YOUR INSTRUCTIONS →
What is needed here is every line of the records that includes "Политика".
━━━━━ DATA FOR REVIEW
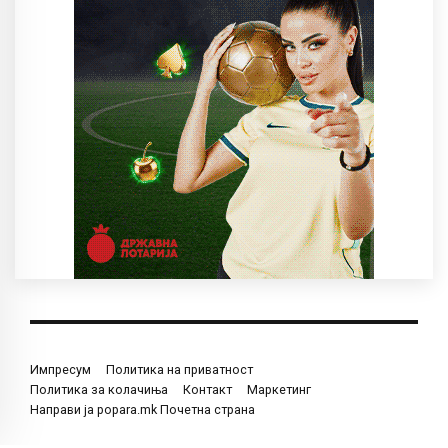
Импресум
Политика на приватност
Политика за колачиња
Контакт
Маркетинг
Направи ја popara.mk Почетна страна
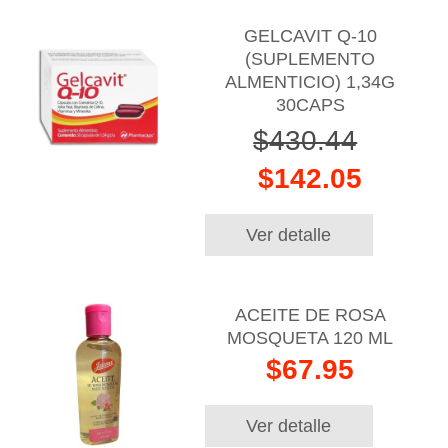
GELCAVIT Q-10
(SUPLEMENTO
ALMENTICIO) 1,34G
30CAPS
$430.44
$142.05
Ver detalle
ACEITE DE ROSA
MOSQUETA 120 ML
$67.95
Ver detalle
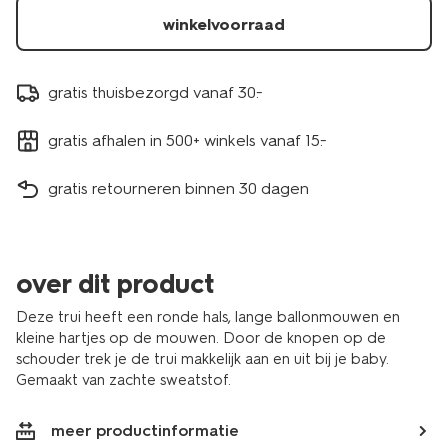
winkelvoorraad
gratis thuisbezorgd vanaf 30.-
gratis afhalen in 500+ winkels vanaf 15.-
gratis retourneren binnen 30 dagen
over dit product
Deze trui heeft een ronde hals, lange ballonmouwen en
kleine hartjes op de mouwen. Door de knopen op de
schouder trek je de trui makkelijk aan en uit bij je baby.
Gemaakt van zachte sweatstof.
meer productinformatie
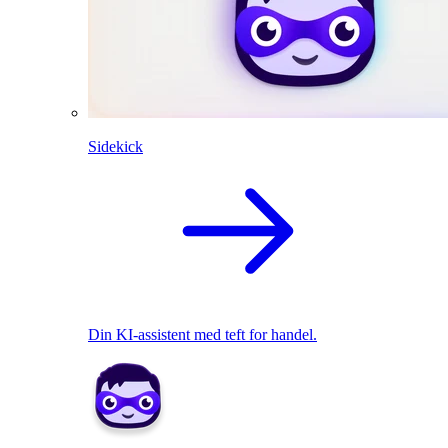
Sidekick
Din KI-assistent med teft for handel.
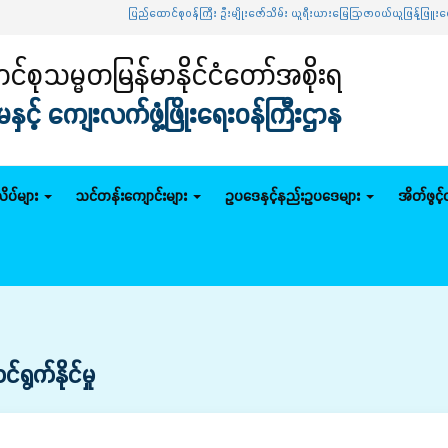
ပြည်ထောင်စုဝန်ကြီး ဦးမျိုးဇော်သိမ်း ယူရီးယားမြေဩဇာဝယ်ယူဖြန့်ဖြူးရောင
်စုသမ္မတမြန်မာနိုင်ငံတော်အစိုးရ
င့် ကျေးလက်ဖွံ့ဖြိုးရေးဝန်ကြီးဌာန
ိပ်များ
သင်တန်းကျောင်းများ
ဥပဒေနှင့်နည်းဥပဒေများ
အိတ်ဖွင့
ရွက်နိုင်မှု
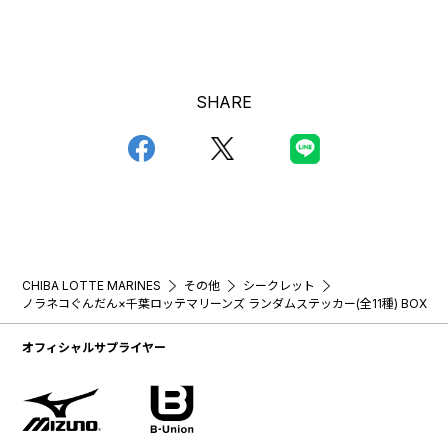
SHARE
CHIBA LOTTE MARINES
その他
シークレット
ノラネコぐんだん×千葉ロッテマリーンズ ランダムステッカー(全11種) BOX
オフィシャルサプライヤー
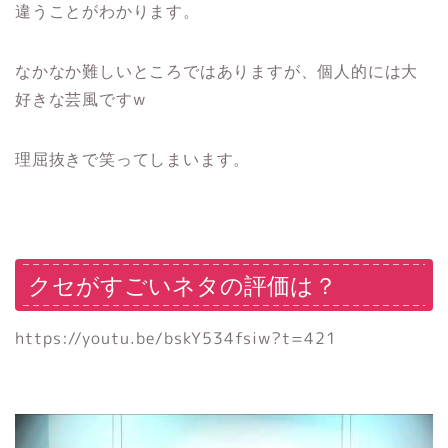
違うことがわかります。
なかなか難しいところではありますが、個人的には大
好きな芸風ですw
理屈抜きで笑ってしまいます。
クセがすごいネタの評価は？
https://youtu.be/bskY534fsiw?t=421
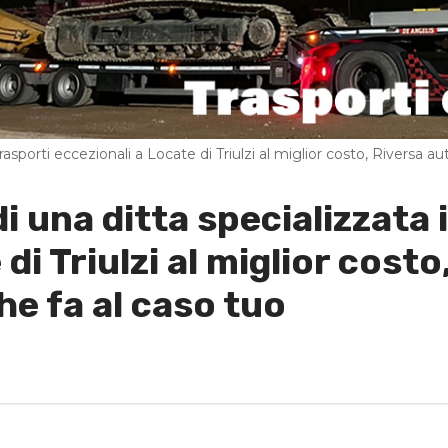
rasporti eccezionali a Locate di Triulzi al miglior costo, Riversa aut
di una ditta specializzata 
di Triulzi al miglior cost
che fa al caso tuo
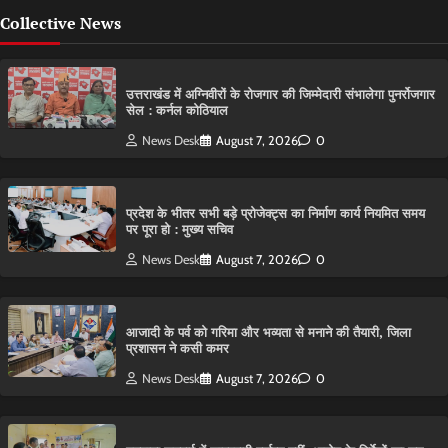
Collective News
उत्तराखंड में अग्निवीरों के रोजगार की जिम्मेदारी संभालेगा पुनर्रोजगार
सेल : कर्नल कोठियाल
News Desk
August 7, 2026
0
प्रदेश के भीतर सभी बड़े प्रोजेक्ट्स का निर्माण कार्य नियमित समय
पर पूरा हो : मुख्य सचिव
News Desk
August 7, 2026
0
आजादी के पर्व को गरिमा और भव्यता से मनाने की तैयारी, जिला
प्रशासन ने कसी कमर
News Desk
August 7, 2026
0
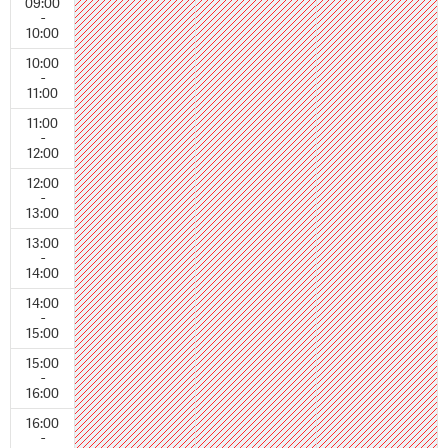
09:00
-
10:00
10:00
-
11:00
11:00
-
12:00
12:00
-
13:00
13:00
-
14:00
14:00
-
15:00
15:00
-
16:00
16:00
-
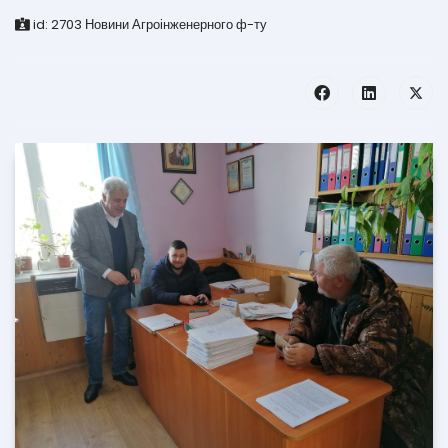
id:
2703
Новини Агроінженерного ф-ту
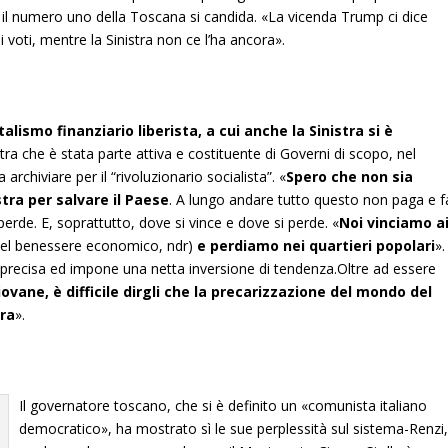
ale il numero uno della Toscana si candida. «La vicenda Trump ci dice
 voti, mentre la Sinistra non ce l’ha ancora».
alismo finanziario liberista, a cui anche la Sinistra si è
stra che è stata parte attiva e costituente di Governi di scopo, nel
chiviare per il “rivoluzionario socialista”. «
Spero che non sia
tra per salvare il Paese
. A lungo andare tutto questo non paga e f
 perde. E, soprattutto, dove si vince e dove si perde. «
Noi vinciamo a
e del benessere economico, ndr)
e perdiamo nei quartieri popolari
».
precisa ed impone una netta inversione di tendenza.Oltre ad essere
ovane, è difficile dirgli che la precarizzazione del mondo del
tra
».
Il governatore toscano, che si è definito un «comunista italiano
democratico», ha mostrato sì le sue perplessità sul sistema-Renzi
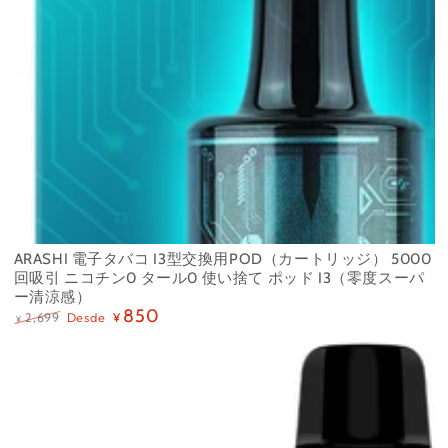
ARASHI 電子タバコ I3型交換用POD（カートリッジ） 5000
回吸引 ニコチン0 タール0 使い捨て ポッド I3（零度スーパ
ー清涼感）
850
Desde
2,699
¥
¥
Precio
Precio
regular
de
venta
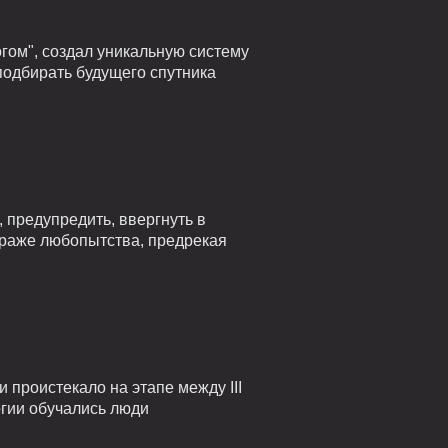
гом", создал уникальную систему
подбирать будущего спутника
 предупредить, ввергнуть в
страже любопытства, предрекая
проистекало на этапе между III
огии обучались люди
━━━━━━━━━━
ANSWER →
Политика на приватност
Политика за колачиња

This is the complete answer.